### Your task
Find every line in the rows below that contains the word "order", and copy each of those lines.

[Collection entries]
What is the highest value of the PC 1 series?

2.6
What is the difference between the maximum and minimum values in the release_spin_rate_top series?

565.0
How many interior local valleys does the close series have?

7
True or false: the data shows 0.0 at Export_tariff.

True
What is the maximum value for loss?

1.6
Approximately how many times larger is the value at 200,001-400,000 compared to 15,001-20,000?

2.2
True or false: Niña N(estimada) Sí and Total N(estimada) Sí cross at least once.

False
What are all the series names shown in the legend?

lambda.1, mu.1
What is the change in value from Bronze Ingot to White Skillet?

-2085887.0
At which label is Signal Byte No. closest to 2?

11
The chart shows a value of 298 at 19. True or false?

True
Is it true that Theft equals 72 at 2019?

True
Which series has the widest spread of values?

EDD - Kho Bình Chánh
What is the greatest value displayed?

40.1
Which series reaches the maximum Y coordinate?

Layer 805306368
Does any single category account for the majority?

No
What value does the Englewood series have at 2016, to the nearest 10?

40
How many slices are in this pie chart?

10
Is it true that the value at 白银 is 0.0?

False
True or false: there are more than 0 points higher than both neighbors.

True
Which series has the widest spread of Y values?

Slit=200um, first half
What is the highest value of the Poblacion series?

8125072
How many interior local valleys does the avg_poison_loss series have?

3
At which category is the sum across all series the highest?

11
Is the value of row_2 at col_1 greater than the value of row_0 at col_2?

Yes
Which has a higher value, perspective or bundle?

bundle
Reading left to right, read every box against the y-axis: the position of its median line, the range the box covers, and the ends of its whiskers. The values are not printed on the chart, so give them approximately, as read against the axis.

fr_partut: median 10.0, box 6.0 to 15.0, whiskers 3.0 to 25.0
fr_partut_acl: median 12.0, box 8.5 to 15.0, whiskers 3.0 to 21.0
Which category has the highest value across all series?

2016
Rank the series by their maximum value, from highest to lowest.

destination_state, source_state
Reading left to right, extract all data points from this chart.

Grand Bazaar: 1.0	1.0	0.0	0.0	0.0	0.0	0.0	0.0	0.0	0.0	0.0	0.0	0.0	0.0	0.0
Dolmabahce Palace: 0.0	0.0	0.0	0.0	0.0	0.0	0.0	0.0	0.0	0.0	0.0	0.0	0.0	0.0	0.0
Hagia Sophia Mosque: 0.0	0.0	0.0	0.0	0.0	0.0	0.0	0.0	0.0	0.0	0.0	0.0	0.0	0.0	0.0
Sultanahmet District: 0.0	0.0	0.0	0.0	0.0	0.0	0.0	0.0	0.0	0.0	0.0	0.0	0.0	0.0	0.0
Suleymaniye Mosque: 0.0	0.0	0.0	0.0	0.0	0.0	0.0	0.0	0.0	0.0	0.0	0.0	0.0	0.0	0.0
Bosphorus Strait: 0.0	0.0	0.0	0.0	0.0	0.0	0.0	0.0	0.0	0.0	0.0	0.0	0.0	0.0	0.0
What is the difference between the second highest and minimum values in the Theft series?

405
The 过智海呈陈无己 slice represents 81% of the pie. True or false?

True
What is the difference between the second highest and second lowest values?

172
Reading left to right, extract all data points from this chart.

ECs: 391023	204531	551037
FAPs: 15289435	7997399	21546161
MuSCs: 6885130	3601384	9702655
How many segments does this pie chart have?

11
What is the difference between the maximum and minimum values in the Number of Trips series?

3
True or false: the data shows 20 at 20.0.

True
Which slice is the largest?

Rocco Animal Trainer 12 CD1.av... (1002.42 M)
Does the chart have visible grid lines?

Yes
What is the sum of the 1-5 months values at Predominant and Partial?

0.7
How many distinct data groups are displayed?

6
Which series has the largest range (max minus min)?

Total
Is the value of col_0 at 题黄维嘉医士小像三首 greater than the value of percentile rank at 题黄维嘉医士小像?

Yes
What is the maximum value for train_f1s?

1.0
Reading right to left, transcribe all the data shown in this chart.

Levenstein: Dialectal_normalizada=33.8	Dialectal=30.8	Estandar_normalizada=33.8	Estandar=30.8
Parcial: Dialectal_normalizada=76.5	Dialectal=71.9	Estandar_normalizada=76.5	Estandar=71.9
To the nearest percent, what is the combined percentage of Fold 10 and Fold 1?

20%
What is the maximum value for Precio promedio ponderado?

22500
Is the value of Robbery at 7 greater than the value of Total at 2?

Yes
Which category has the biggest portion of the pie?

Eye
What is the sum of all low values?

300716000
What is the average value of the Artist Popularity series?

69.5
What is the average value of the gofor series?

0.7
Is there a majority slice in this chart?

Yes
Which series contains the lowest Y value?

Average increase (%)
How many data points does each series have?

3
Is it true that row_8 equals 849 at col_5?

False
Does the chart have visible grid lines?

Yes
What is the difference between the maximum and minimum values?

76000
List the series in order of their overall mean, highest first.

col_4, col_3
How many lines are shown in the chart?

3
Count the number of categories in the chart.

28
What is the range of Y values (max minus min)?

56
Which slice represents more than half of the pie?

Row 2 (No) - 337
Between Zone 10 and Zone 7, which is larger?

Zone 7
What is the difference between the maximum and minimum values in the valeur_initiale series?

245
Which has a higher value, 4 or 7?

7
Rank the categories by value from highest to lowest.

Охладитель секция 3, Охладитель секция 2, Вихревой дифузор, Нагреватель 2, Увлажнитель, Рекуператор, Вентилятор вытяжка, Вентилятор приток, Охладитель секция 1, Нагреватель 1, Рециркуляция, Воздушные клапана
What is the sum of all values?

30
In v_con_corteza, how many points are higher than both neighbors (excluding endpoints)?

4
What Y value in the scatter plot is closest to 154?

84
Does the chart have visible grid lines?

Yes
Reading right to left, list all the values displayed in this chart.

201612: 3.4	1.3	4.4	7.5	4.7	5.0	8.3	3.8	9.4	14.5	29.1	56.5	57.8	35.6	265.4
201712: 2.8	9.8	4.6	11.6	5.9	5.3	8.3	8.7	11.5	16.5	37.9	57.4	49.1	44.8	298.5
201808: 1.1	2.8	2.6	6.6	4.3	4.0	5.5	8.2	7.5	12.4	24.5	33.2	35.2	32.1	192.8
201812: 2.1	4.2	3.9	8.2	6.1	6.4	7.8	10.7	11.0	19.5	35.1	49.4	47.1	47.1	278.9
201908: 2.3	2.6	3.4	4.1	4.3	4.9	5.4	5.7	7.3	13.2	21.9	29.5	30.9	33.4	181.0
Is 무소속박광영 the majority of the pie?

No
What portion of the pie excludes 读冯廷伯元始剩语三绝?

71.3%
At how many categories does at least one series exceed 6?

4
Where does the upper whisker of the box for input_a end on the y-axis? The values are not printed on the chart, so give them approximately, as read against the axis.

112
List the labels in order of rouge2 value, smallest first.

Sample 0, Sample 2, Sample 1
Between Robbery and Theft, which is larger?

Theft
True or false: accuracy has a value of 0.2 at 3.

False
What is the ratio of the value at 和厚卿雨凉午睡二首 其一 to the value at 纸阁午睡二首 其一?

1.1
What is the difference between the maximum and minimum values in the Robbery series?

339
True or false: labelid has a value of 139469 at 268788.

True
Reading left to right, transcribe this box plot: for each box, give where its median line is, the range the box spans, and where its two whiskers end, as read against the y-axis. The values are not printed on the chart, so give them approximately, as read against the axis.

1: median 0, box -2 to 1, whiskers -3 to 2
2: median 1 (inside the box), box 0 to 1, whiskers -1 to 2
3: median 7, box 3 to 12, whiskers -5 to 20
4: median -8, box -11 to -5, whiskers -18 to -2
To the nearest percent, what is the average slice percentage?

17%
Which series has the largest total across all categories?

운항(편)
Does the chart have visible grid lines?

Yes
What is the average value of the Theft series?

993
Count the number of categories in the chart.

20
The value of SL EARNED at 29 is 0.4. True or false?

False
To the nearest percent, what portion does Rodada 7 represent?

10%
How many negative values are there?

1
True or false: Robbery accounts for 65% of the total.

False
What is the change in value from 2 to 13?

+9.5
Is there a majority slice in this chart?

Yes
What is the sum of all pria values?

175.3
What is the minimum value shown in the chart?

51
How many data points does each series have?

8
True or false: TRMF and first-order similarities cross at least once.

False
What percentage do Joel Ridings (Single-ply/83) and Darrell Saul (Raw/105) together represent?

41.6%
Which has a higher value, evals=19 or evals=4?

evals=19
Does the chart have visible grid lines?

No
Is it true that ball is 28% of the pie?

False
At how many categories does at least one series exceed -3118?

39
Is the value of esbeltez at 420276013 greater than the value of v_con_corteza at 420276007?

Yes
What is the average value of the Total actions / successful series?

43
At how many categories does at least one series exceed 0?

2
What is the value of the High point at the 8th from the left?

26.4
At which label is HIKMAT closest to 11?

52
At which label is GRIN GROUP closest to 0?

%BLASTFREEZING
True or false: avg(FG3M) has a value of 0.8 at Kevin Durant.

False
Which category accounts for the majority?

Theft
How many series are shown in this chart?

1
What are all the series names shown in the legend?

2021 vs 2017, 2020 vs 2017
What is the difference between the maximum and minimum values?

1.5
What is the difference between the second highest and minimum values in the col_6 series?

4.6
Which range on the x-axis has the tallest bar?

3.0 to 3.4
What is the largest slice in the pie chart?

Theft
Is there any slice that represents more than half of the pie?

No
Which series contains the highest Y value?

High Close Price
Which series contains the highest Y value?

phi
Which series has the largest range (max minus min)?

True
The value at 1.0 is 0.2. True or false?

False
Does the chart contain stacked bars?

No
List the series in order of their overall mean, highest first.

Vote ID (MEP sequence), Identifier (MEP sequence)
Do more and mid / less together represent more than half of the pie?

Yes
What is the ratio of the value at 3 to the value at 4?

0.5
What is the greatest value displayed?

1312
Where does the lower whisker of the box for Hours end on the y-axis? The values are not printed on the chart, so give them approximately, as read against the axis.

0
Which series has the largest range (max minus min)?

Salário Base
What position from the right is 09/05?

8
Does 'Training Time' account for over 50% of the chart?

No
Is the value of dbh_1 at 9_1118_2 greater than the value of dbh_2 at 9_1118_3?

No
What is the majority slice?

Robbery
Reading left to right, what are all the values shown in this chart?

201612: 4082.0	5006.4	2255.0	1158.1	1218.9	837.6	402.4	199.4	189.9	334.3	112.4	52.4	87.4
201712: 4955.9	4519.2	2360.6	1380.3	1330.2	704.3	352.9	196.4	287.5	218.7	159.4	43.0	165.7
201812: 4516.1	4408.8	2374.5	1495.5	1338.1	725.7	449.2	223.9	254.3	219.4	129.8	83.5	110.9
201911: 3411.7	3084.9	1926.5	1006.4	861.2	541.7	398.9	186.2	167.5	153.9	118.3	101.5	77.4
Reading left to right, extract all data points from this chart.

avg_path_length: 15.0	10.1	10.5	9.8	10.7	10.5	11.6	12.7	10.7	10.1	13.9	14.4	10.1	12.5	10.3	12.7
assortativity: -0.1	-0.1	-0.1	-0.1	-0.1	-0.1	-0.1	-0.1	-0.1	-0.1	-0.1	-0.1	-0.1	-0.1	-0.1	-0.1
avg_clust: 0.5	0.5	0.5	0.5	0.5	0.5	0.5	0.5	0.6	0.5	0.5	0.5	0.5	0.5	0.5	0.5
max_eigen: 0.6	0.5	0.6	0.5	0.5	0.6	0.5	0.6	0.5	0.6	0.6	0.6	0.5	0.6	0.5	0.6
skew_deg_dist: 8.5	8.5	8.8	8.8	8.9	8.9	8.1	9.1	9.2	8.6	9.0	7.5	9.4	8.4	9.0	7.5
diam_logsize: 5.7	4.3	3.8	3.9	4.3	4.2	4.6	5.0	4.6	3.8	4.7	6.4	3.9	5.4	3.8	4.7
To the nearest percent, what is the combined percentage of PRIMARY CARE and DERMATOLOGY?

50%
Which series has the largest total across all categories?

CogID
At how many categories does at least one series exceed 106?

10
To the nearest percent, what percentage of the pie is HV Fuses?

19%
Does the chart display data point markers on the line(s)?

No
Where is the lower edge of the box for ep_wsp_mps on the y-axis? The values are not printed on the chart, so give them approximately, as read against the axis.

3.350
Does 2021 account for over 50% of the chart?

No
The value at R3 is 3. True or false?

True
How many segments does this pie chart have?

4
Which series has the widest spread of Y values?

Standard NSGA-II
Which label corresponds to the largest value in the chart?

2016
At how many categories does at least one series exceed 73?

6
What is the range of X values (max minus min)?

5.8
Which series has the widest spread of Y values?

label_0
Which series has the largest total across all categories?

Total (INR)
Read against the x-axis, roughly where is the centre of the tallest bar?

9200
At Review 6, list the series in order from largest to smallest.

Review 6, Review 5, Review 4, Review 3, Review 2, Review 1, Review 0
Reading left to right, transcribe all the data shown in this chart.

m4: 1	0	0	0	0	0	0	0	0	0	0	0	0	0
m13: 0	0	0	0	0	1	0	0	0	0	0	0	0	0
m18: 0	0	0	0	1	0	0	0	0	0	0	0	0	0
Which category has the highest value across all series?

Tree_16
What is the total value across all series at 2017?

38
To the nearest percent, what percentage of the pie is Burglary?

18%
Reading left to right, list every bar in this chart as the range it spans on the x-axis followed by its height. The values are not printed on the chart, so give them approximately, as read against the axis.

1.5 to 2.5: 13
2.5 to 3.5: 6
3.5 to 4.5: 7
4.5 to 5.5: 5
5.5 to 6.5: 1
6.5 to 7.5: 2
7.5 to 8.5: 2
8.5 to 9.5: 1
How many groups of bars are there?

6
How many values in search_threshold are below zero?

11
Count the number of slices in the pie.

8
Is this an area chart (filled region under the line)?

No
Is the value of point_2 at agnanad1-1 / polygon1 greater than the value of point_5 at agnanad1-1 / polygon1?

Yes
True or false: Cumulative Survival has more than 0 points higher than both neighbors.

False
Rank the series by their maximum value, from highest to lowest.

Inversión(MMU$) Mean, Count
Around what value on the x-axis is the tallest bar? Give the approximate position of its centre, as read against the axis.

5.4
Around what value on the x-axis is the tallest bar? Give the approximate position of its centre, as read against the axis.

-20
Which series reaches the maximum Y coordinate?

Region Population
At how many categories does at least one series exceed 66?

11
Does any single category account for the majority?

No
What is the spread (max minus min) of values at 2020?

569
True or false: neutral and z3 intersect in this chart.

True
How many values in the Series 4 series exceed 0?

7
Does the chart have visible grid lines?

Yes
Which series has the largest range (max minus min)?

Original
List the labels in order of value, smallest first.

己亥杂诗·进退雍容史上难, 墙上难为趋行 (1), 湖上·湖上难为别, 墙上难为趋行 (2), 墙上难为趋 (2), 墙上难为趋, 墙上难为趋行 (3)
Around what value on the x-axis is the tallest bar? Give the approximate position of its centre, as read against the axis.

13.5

### Problem solution
List the series in order of their overall mean, highest first.
List the labels in order of rouge2 value, smallest first.
True or false: TRMF and first-order similarities cross at least once.
List the series in order of their overall mean, highest first.
At Review 6, list the series in order from largest to smallest.
List the labels in order of value, smallest first.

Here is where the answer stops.